Hajj, ovvero il pellegrinaggio alla Mecca, in Arabia Saudita, è uno dei cinque pilastri dell’Islam, assieme alla professione di fede, la preghiera, l’elemosina e il digiuno del mese di Ramadan.

È fondamentale che ogni musulmano compia almeno un viaggio a La Mecca, durante la sua vita, al santuario della Ka’ba, nell’ultimo mese dell’anno islamico.

La Ka’ba è situata all’interno della Sacra Moschea della Mecca (Al-Masjid al-Haram).

Il pellegrinaggio alla Mecca (Hajj) costituisce un evento importante nella vita del credente, rappresentando un mezzo di purificazione. L’uomo chiede perdono per i suoi peccati e viene purificato attraverso il suo pentimento e la celebrazione dei riti.

Dopo il pellegrinaggio, il musulmano porta il titolo meritorio di Hajji e dovrebbe tendere verso una vita devota.
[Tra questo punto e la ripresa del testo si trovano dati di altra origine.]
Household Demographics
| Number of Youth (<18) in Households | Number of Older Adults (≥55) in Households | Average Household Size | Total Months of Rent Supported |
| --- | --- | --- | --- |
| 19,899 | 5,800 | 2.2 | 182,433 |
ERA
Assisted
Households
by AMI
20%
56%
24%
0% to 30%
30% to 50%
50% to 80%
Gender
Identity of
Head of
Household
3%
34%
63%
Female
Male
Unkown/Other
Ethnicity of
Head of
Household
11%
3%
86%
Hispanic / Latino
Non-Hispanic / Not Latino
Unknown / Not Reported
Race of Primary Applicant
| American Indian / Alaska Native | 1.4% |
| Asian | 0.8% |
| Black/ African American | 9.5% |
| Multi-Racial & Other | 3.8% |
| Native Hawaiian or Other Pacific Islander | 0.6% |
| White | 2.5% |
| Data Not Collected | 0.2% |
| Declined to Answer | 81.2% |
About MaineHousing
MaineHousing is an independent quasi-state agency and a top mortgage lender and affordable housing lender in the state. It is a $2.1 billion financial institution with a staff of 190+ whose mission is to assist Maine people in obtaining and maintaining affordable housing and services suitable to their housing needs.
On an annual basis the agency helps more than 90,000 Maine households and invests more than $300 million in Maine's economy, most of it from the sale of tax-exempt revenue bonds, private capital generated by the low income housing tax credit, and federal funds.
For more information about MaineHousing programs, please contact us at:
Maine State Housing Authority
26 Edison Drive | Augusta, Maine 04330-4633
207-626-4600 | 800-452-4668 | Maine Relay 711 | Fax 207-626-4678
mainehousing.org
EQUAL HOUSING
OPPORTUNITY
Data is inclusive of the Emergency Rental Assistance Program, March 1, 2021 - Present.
Il luogo del pellegrinaggio è la Grande Moschea della Mecca, che comprende la Ka’ba e la fonte sacra di Zemzem.

La Ka’ba è un edificio cubico situato più o meno al centro del grande cortile della Sacra Moschea. Nel suo lato orientale è collocata la pietra nera, ovvero un blocco di minerale di colore scuro e d’origine sconosciuta, che la tradizione vuole sia stata portata sulla Terra dall’arcangelo Gabriele dal paradiso terrestre.

La Ka’ba è ricoperta da un velario di seta nera riccamente intessuto di lamine d’oro e d’argento che ripropongono scritte coraniche.

La copertura di chiama kiswa ed è rinnovata ogni anno. Quella vecchia è tagliata in pezzi, distribuiti ai pellegrini, che li conservano come preziosa reliquia.